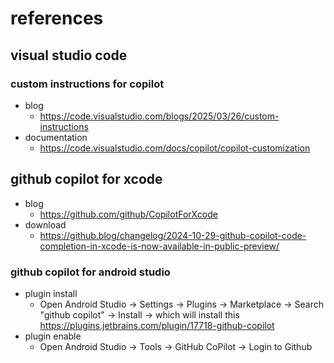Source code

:# references

## visual studio code

### custom instructions for copilot

- blog
  - https://code.visualstudio.com/blogs/2025/03/26/custom-instructions 
- documentation
  - https://code.visualstudio.com/docs/copilot/copilot-customization

## github copilot for xcode

- blog
  - https://github.com/github/CopilotForXcode
- download
  - https://github.blog/changelog/2024-10-29-github-copilot-code-completion-in-xcode-is-now-available-in-public-preview/
 
### github copilot for android studio

- plugin install
  - Open Android Studio -> Settings -> Plugins -> Marketplace -> Search "github copilot" -> Install -> which will install this https://plugins.jetbrains.com/plugin/17718-github-copilot
- plugin enable
  - Open Android Studio -> Tools -> GitHub CoPilot -> Login to Github   
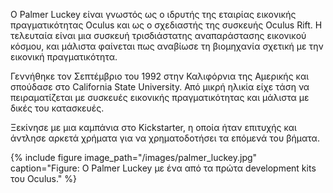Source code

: O Palmer Luckey είναι γνωστός ως ο ιδρυτής της εταιρίας εικονικής πραγματικότητας Oculus και ως ο σχεδιαστής της συσκευής Oculus Rift. Η τελευταία είναι μια συσκευή τρισδιάστατης αναπαράστασης εικονικού κόσμου, και μάλιστα φαίνεται πως αναβίωσε τη βιομηχανία σχετική με την εικονική πραγματικότητα.

Γεννήθηκε τον Σεπτέμβριο του 1992 στην Καλιφόρνια της Αμερικής και σπούδασε στο California State University. Από μικρή ηλικία είχε τάση να πειραματίζεται με συσκευές εικονικής πραγματικότητας και μάλιστα με δικές του κατασκευές.

Ξεκίνησε με μια καμπάνια στο Kickstarter, η οποία ήταν επιτυχής και άντλησε αρκετά χρήματα για να χρηματοδοτήσει τα επόμενά του βήματα. 

{% include figure image_path="/images/palmer_luckey.jpg" caption="Figure: Ο Palmer Luckey με ένα από τα πρώτα development kits του Oculus." %}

ASSIGNMENT: Wherever the word "visualstudio" turns up in a line of the entries above, copy that line.

SOLUTION FOR THIS PROBLEM:
  - https://code.visualstudio.com/blogs/2025/03/26/custom-instructions 
  - https://code.visualstudio.com/docs/copilot/copilot-customization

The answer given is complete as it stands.